Tiens, puisqu’on parle de Notre Dame des Landes, restons-y un peu. Il y a quelques temps deux jeunes demoiselles du Puy en Velay, répondant aux noms de Camille et Geneviève étaient portées disparues. Ni Francis Heaulme ni les innombrables terroristes qui parsèment le territoire n’y sont pour quelque chose, ce qui étonne beaucoup Jean-Pierre Pernaut et Manuel Valls. En fait les vadrouilleuses n’étaient pas allées sur les rives de la Moskva planquer leur argent de poche, elles étaient parties rejoindre les opposants à l’Ayraultport. Camille fut la première à regagner ses pénates auvergnates. Geneviève, autrement plus revêche, fit savoir à sa parentèle qu’elle voulait « vivre dehors, faire des rencontres inattendues, être libre de [ses] mouvements ». La brave petite se revendique de l’anarchisme et prie sa famille de bien vouloir lui lâcher la grappe. En voilà des propos rafraîchissants en ces temps où l’on nous sert de la famille à toutes les sauces, fut-elle avec un papa, une maman ou deux papas ou toutes les formules prévues ou pas par la loi, où l’on nous gave de course à la croissance, à l’emploi et à la compétitivité à tous les repas, et où on nous promet le bout du tunnel où on nous a fait entrer de force! Vous pourrez toujours dire, mais c’est encore une enfant, elle n’entrave que couic aux dures réalités de l’existence, ça lui passera et puis c’est sympa le Puy en Velay, alors que le bocage nantais et son immonde muscadet qui fait mal au crane rien qu’à le regarder…
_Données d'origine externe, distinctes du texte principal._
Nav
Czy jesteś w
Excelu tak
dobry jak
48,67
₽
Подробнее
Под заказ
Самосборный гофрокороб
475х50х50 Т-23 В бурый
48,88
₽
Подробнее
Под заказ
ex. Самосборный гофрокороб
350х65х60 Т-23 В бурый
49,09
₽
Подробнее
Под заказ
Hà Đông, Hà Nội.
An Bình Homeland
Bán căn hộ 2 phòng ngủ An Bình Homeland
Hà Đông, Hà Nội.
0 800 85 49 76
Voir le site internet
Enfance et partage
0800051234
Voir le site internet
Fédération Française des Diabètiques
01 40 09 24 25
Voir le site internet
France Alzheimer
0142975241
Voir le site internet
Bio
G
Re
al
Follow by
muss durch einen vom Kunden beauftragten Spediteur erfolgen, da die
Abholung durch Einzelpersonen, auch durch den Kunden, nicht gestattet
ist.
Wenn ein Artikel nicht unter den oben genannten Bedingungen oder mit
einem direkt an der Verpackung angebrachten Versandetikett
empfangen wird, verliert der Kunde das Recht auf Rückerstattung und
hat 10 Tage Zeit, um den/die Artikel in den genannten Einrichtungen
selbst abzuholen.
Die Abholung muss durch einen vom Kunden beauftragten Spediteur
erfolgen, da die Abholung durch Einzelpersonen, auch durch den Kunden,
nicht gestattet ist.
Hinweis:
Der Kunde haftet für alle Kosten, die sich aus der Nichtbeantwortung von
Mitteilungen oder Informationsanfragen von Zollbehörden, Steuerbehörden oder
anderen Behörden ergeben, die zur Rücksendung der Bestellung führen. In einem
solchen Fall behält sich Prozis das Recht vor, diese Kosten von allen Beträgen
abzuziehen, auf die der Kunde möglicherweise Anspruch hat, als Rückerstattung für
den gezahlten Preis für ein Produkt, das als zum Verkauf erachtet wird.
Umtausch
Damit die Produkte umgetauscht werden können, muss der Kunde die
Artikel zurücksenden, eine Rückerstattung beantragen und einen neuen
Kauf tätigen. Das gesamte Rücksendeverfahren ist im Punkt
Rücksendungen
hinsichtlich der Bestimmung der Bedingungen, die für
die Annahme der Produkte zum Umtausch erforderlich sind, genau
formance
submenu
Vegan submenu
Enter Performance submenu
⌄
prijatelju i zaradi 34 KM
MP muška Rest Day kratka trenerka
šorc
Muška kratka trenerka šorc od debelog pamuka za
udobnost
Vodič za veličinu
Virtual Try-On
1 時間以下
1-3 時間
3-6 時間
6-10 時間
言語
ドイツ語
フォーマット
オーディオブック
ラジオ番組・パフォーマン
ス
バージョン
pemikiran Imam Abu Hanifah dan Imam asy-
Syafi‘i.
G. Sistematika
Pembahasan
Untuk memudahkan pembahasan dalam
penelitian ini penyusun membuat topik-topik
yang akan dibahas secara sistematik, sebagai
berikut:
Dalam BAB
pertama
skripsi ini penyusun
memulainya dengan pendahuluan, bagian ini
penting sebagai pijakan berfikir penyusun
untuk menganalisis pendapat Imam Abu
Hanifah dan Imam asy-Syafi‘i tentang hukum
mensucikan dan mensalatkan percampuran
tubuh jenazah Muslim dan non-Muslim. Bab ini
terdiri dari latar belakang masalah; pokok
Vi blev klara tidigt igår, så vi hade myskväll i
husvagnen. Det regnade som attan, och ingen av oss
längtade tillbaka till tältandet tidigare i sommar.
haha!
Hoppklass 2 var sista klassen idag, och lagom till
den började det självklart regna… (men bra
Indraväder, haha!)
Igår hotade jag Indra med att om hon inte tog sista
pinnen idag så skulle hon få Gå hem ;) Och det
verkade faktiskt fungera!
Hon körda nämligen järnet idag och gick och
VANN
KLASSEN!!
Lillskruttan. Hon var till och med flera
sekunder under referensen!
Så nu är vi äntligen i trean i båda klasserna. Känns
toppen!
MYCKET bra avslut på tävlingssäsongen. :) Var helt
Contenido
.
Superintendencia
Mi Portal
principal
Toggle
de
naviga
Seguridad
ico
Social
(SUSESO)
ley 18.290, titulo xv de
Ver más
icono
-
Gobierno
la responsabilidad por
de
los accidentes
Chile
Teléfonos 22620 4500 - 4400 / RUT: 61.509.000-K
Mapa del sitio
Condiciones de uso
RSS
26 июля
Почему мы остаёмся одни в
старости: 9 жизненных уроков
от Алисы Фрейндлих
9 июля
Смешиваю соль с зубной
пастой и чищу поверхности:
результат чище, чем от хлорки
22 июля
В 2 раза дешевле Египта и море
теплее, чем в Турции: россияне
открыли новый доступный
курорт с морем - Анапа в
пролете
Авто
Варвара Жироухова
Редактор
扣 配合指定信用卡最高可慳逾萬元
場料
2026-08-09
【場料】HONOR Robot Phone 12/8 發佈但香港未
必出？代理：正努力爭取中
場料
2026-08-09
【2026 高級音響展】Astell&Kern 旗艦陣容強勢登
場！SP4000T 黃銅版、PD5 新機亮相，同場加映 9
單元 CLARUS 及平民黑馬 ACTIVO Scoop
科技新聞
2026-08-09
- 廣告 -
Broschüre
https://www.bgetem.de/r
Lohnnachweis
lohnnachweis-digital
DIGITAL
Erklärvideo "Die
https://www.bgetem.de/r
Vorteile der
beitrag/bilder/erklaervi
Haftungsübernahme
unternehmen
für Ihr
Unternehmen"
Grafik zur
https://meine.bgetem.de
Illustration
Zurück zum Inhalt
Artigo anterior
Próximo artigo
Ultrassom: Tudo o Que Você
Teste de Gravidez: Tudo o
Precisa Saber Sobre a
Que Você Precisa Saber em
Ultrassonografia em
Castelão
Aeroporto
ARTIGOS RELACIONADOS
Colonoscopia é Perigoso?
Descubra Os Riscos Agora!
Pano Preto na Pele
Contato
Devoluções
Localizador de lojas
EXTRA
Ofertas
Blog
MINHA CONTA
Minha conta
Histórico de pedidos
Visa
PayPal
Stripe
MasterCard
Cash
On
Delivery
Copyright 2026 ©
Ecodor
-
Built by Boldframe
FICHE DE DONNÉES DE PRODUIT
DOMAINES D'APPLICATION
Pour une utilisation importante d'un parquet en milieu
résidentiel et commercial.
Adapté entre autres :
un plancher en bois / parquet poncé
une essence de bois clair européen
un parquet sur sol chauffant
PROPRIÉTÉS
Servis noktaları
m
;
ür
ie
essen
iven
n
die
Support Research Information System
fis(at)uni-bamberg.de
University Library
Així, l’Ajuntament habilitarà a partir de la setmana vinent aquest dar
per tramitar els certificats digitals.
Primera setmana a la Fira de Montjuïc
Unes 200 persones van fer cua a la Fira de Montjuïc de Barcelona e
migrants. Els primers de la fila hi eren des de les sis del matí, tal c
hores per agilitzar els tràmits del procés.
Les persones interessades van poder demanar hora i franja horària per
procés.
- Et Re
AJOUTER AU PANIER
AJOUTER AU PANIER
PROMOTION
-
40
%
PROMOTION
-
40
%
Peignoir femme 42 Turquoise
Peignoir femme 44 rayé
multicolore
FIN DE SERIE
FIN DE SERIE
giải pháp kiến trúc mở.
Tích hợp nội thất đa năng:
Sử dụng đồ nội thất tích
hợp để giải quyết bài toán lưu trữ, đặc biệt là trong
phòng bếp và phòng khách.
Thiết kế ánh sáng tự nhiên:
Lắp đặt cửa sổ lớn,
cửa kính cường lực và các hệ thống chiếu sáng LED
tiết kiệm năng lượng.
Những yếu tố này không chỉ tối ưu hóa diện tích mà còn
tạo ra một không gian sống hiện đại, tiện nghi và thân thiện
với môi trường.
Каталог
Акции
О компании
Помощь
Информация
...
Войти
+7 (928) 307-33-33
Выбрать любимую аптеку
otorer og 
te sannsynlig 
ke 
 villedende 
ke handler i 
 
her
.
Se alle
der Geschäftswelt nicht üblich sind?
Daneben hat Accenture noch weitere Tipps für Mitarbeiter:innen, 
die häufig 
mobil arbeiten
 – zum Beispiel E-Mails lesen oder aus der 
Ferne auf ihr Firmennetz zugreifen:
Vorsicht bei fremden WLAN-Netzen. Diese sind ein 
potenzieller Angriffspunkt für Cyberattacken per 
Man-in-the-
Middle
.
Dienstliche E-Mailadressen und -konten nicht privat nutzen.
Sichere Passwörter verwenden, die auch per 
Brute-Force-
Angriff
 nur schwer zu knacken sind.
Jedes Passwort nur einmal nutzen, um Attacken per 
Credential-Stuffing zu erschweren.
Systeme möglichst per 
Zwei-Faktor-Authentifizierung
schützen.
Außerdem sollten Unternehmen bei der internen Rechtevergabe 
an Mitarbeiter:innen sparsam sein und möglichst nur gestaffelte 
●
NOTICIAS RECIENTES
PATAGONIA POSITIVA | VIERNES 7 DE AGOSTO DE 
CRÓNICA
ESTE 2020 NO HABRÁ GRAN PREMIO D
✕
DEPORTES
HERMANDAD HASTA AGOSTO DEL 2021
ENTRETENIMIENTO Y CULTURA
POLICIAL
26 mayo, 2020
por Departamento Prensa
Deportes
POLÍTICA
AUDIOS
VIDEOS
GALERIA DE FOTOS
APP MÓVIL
Vous pouvez penser ce que vous voulez, bande de réactionnaires dresseurs de jeunes, mais moi j’ai trouvé la petite Geneviève bien plus sympathique que Depardieu le grippe-sou ou Torreton le socialiste mou du cul . Finalement, elle s’est résolue à faire comme Camille et à regagner son patelin (administré par Laurent Wauquiez, ce qui est déjà une bonne raison de vouloir s’en tirer) en attendant de n’être plus obligée de rendre des comptes à sa daronne. Et que croyez-vous qu’il arriva? La pauvrette a dû répondre de ses élans fugueurs devant un psychiatre et devant les schmitts. On a donc de bonnes raisons de penser, ma petite Geneviève, que le changement ce n’est pas encore cette année.
Mais comme la petite phrase en italique un peu plus haut fut l’une des premières brises de liberté de 2013, je tenais donc à te souhaiter, Geneviève, une excellente année.